Like the Jonagold, this apple descends from the Golden Delicious variety, this time crossed with Kidd's Orange Red. It is sweet and mild, and extensively cultivated.

Before Baking: Not the crispest of apples, though certainly pleasant, I've bitten into better apples. The flavor was good, though, and quite sweet.

After Baking: Like the Orin, this apple is on the sweeter side, but not overly so. It had a marvelous texture after baking, perhaps the best. It held its form, but melted with one bite. And what's more, it's one of the most readily available varieties year-round.

Skip 'Em

Inevitably, a couple apples just didn't turn out. In both cases, it was mostly a texture issue, and for opposite reasons: While the Red Delicious baked into a mushy, overly-sweet mess, the Fuji was far too firm and didn't create the yielding filling everyone wants in a pie. Perhaps the Fuji would be better sautéed first for awhile so it could cook longer—an experiment for another time. Neither the Red Delicious or the Fuji had an overwhelmingly good apple flavor, either.



What makes a good apple pie apple? The two most important qualities are texture and good apple flavor, which I've learned since consuming more butter, flour, sugar, and apples than a man ought to in a two-day period. All three winners excelled in the texture department and had good honest apple flavor. Some were sweeter, some more tart. But that, to me, is more personal preference.

"If I were to make an apple pie tomorrow, I would go straight back to Russets and Orins."
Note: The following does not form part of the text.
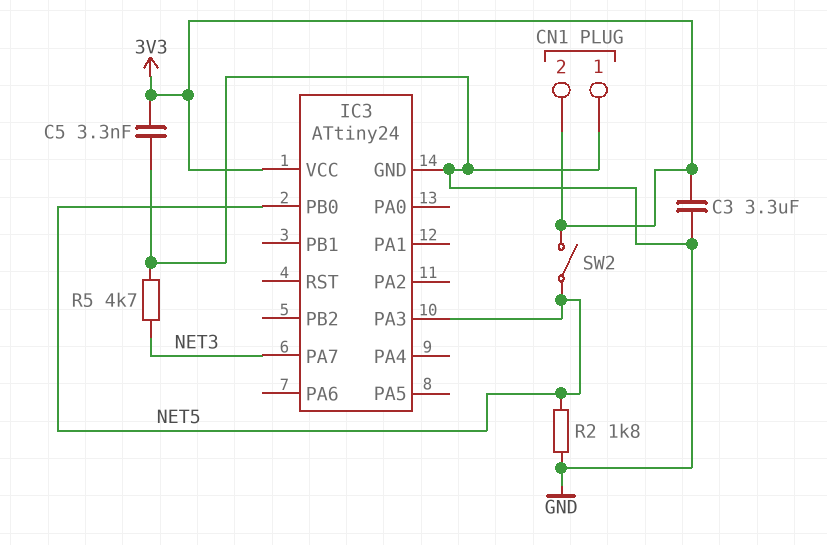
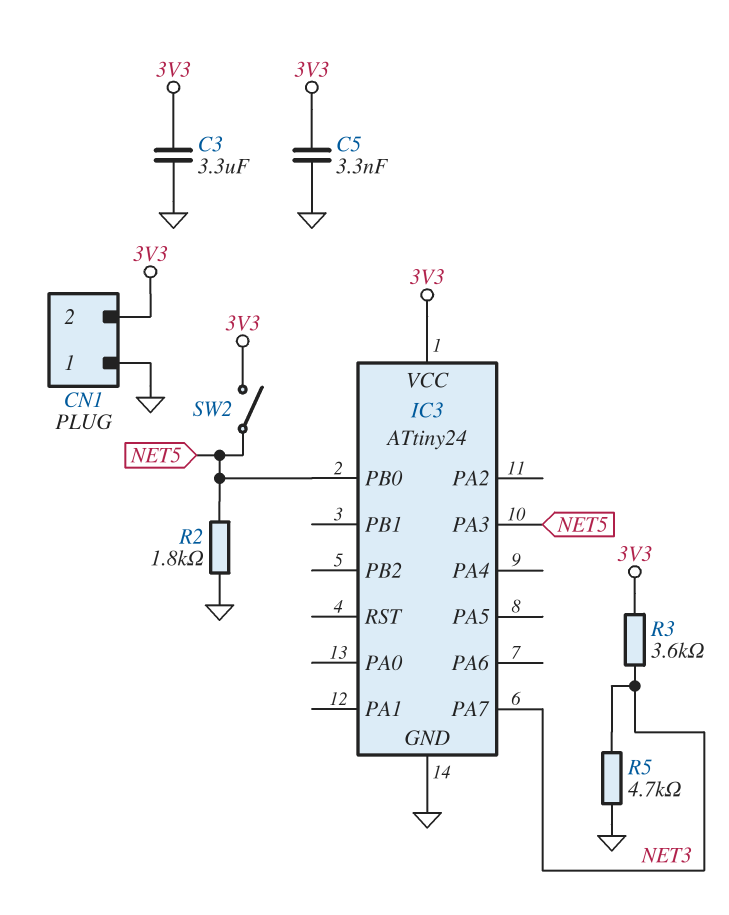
R3: none -> 3.6k (3V3, NET3)

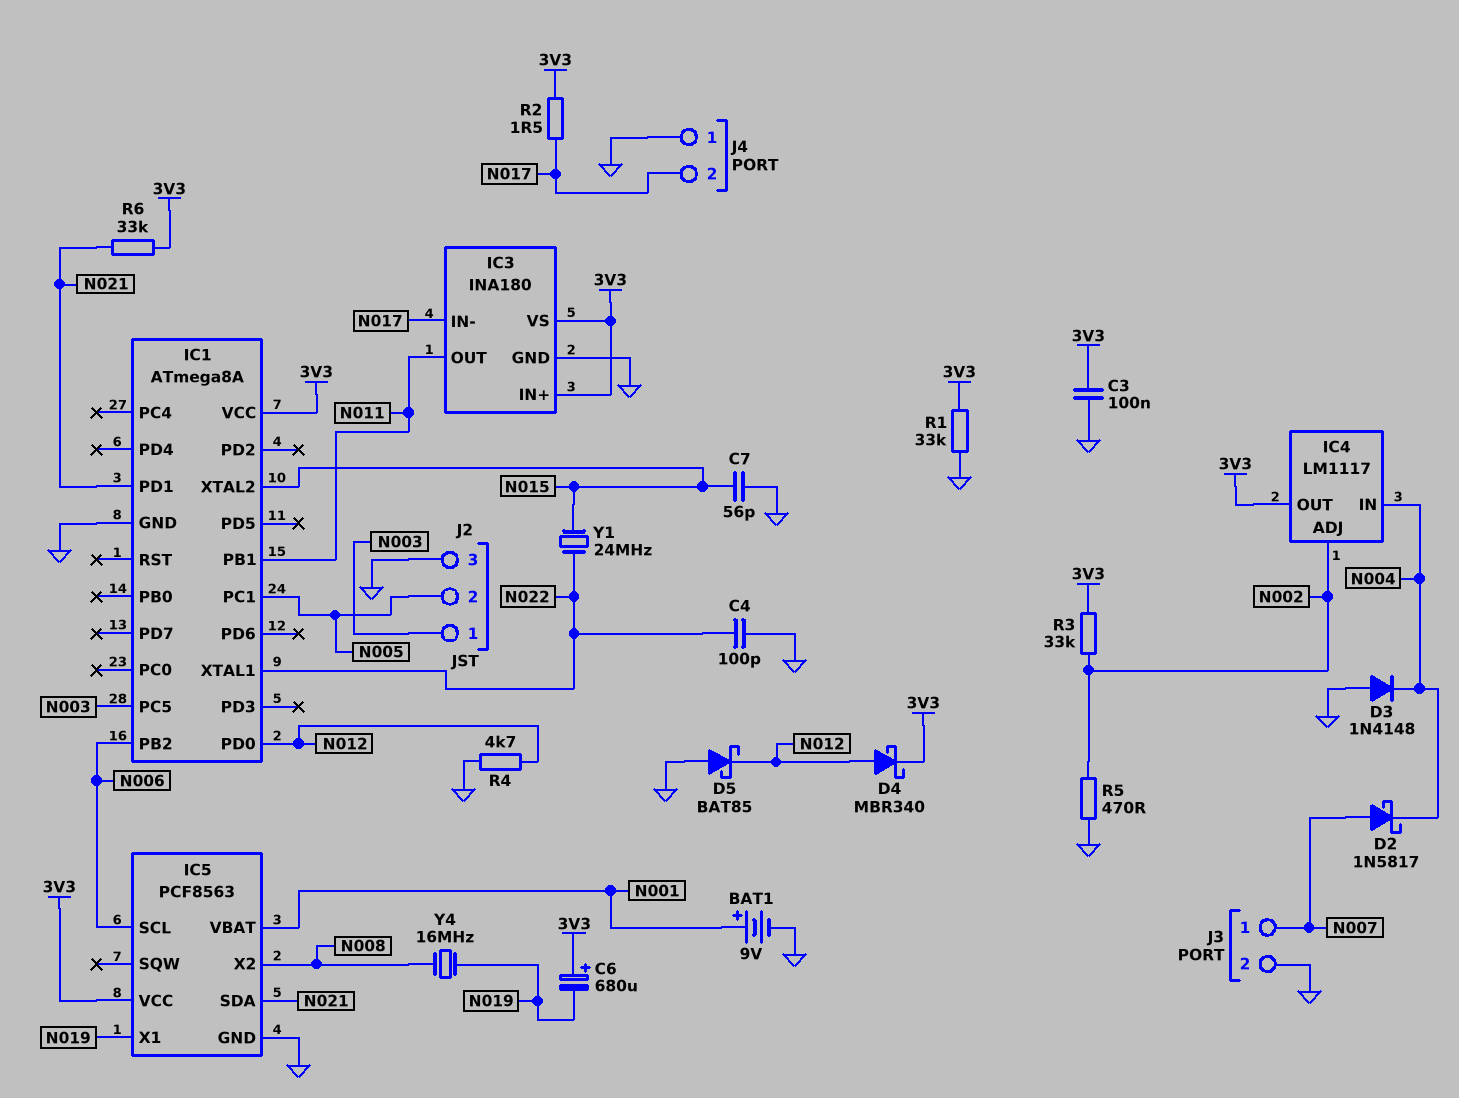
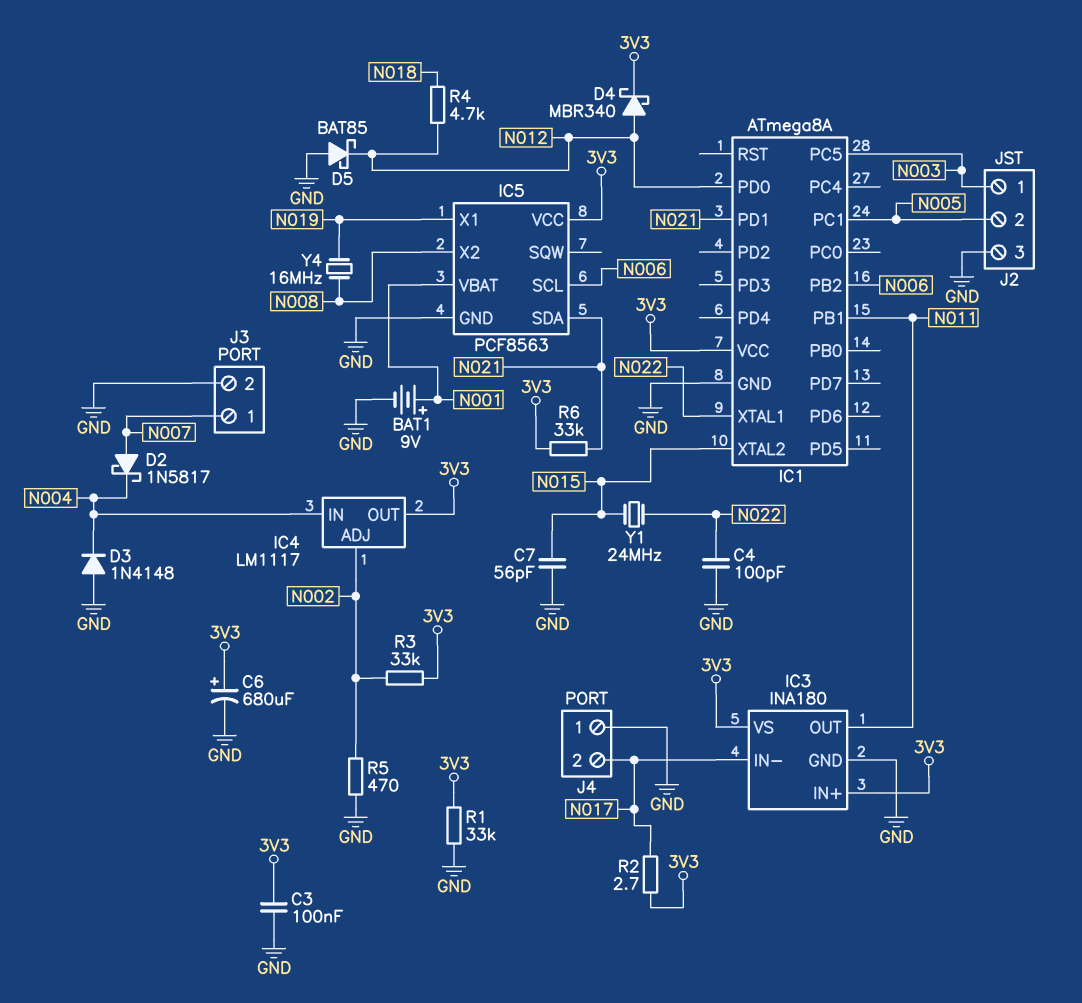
C6: 680uF (plus 3V3, minus N019) -> 680uF (plus 3V3, minus GND)
R2: 1.5 (3V3, N017) -> 2.7 (3V3, N017)
R4: 4.7k (GND, N012) -> 4.7k (N012, N018)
This experiment could hardly be called conclusive since there are so many more apple varieties to try that (for example, this survey left out Granny Smith apples, which are very tart and supposedly excellent for baking), but I feel that some good work was done nonetheless. If I were to make an apple pie tomorrow, I would go straight back to Russets and Orins, using both in a single pie to bring both the tart and sweet into a single batch (I'm a big believer in hybrid vigor).

But if my options were more limited and I only had one choice, the Gala is a very respectable baking apple. It's available most everywhere and has great texture, flavor, and is fairly priced.

Serious Eaters, what are your favorite baking apples?